Originally Evan had talked about both of them getting their eyes done, staggering the surgeries out so they could nurse one another through their temporary impairments. It would be romantic, he said.
Their coffee table sagged under catalogues full of grotesque irises: heterochromia was all the rage, and for a little extra you could install polka dots or paisley. The back pages of each magazine contained glowing reviews from satisfied customers, their pictures featuring harrowing, cartoonish new eyes. Didn’t she hate wearing glasses, and didn’t she wish she had telescopic vision and could see the pained grimaces on the faces of worried airplane passengers high overhead?
Nancy had been terrified at the idea of any surgery above the neck. She imagined an overzealous surgeon and a misread medical chart. Someone would slide open the top of her skull like a can of soup, tipping her over and dumping out the contents. And then they would plop in a fresh smooth brain, free of her own cultivated neuroses. The doctors would fold in new convolutions themselves, they would massage the tissue and re-design Nancy from the top downwards.
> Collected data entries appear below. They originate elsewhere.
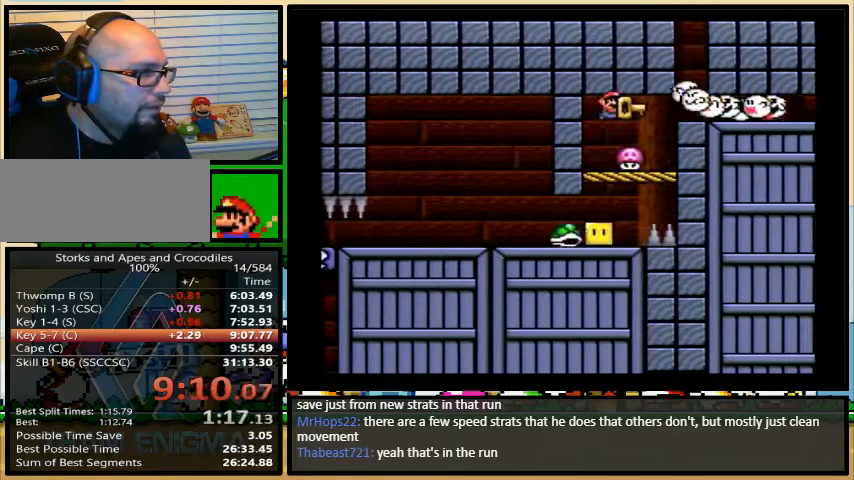
{"buttons": ["B", "Y", "DPAD_UP", "DPAD_RIGHT"], "events": [[367, "B", "down"], [433, "DPAD_RIGHT", "down"], [433, "DPAD_UP", "down"]]}
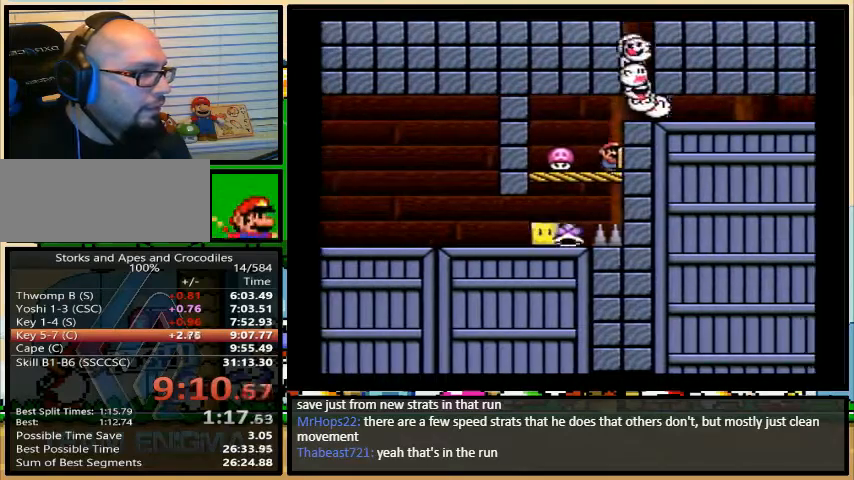
{"buttons": ["B", "Y", "DPAD_UP", "DPAD_RIGHT"], "events": []}
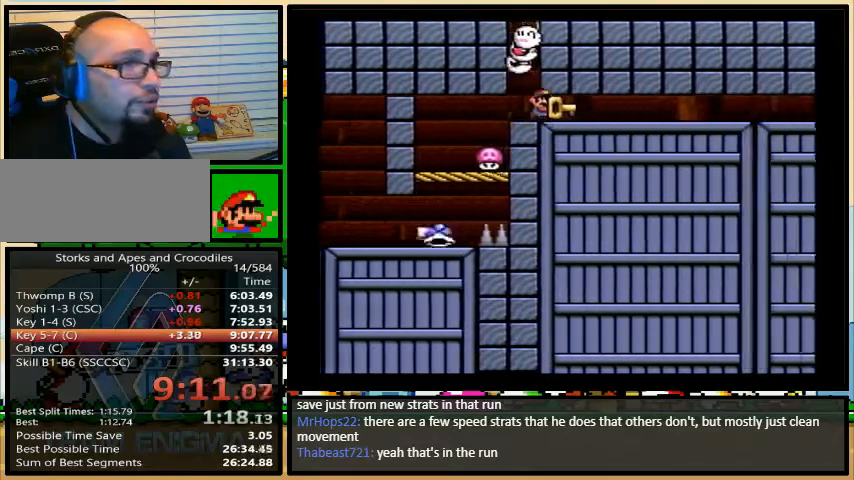
{"buttons": ["B", "Y", "DPAD_UP", "DPAD_RIGHT"], "events": []}
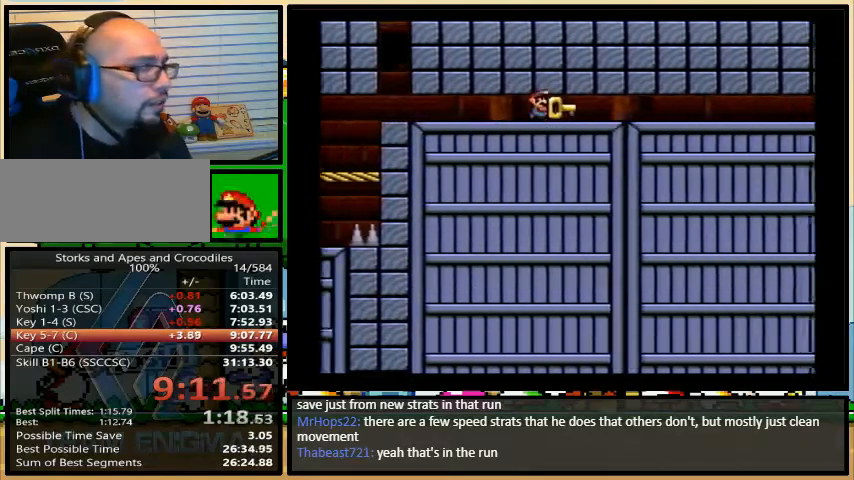
{"buttons": ["B", "Y", "DPAD_UP", "DPAD_RIGHT"], "events": []}
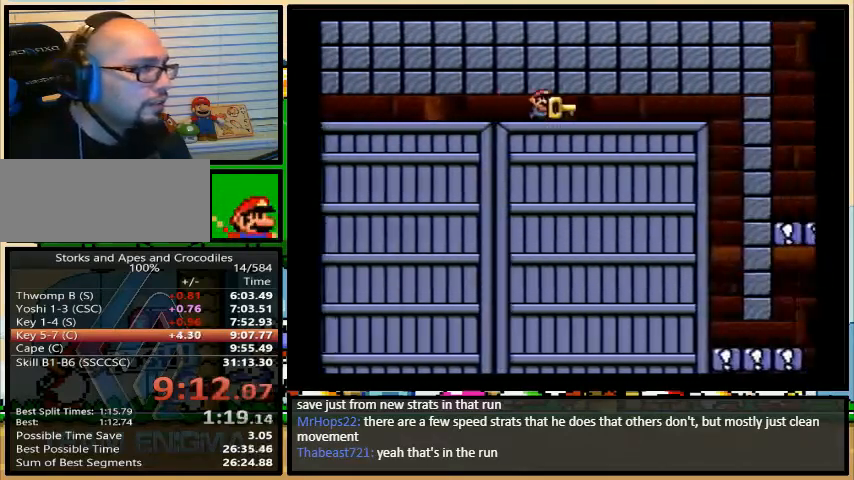
{"buttons": ["B", "Y"], "events": [[33, "DPAD_UP", "up"], [100, "DPAD_UP", "down"], [167, "DPAD_LEFT", "down"], [167, "DPAD_RIGHT", "up"], [167, "DPAD_UP", "up"], [500, "DPAD_LEFT", "up"]]}
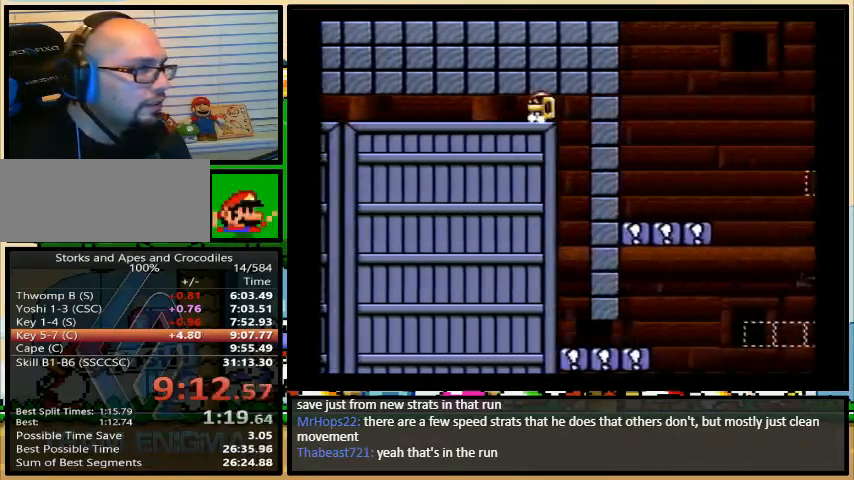
{"buttons": ["B", "Y", "DPAD_UP", "DPAD_RIGHT"], "events": [[33, "DPAD_RIGHT", "down"], [100, "DPAD_UP", "down"]]}
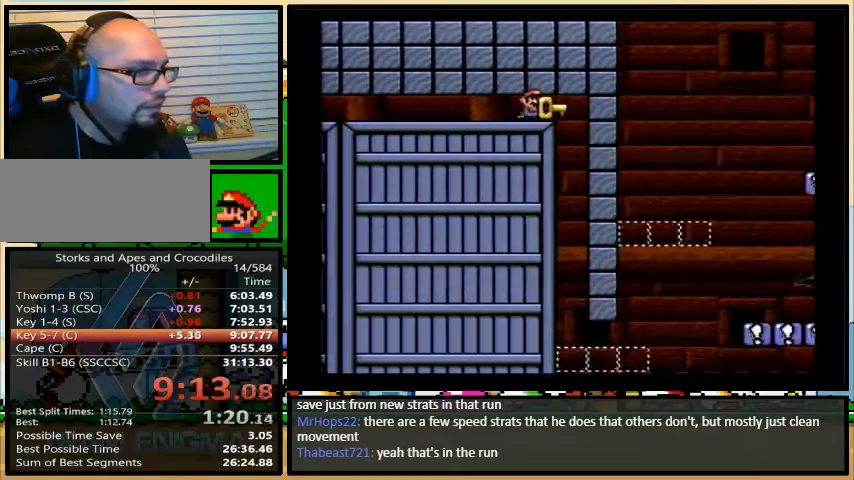
{"buttons": ["Y", "DPAD_RIGHT"], "events": [[400, "B", "up"], [467, "DPAD_UP", "up"]]}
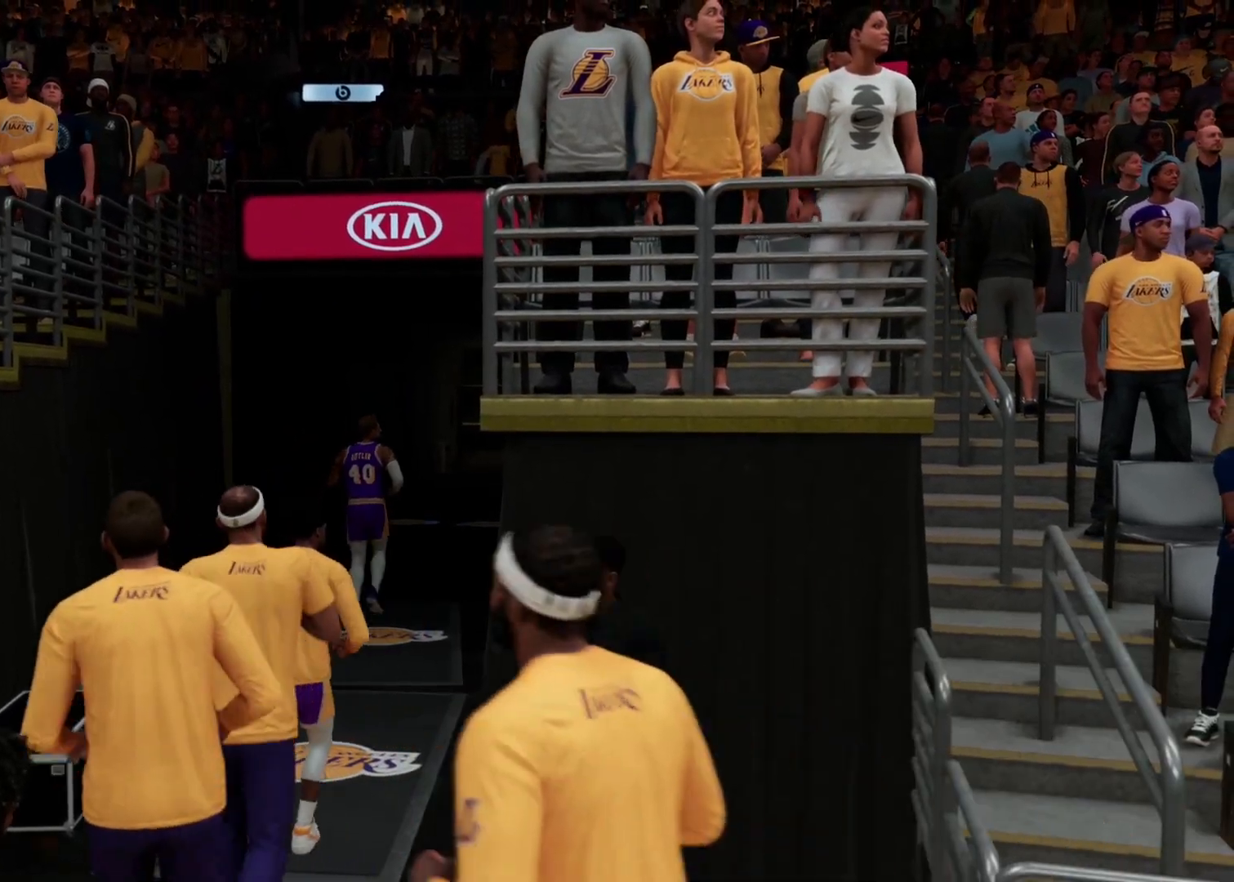
Gameplay with a controller (PlayStation layout); each line is a JSON object with the inputs held at the frame after it. "events" lists button and stick changes between this image and that frame as [ms after this image, input, new state], when the widget could be followed in between. Not read: other_buttons.
{"buttons": ["CROSS"], "left_stick": "center", "right_stick": "center", "events": [[417, "CROSS", "down"]]}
Her toes had been her bargaining chip, and she thought of them as far away, practically not even part of her.
“I’ll see you soon,” Evan said with a wink. They pulled up to the passenger drop off at the hospital and Evan gave Nancy a chaste kiss before hopping out. After the campaign of passive aggression last time, he had scheduled this visit for the weekend so Nancy could be nearby. Nancy drove off to park her car.
In the wide, empty parking lot Nancy climbed onto the hood of her car to sit and watch the sunset. She imagined what it might look like with a new pair of eyes, and she found herself shaken at the idea of orange never quite looking the same.
Nancy thought about marching into the hospital and slapping the scalpel from the doctor’s hand, of shielding Evan’s eyes and whatever else of him he hadn’t thrown away. She thought of a dumpster behind the surgical wing brimming to the top with discarded eyeballs, brown and blue and hazel, still perfectly good, maybe a little worse for wear. Left to rot, together but alone, decoupled and jumbled around like they were in a bingo ball cage. As night fell, Nancy thought about getting back in the car and driving home, falling asleep in their bed without Evan, and letting him wake up on his own, calling out her name and being the one left wondering.
But Nancy didn’t leave, as she knew she wouldn’t. She took off her shoes and socks, letting her toes stretch into the cool night, and she rested her head on the windshield of her weathered and withering car. When the call came, she walked inside, shoes in hand, to find her husband.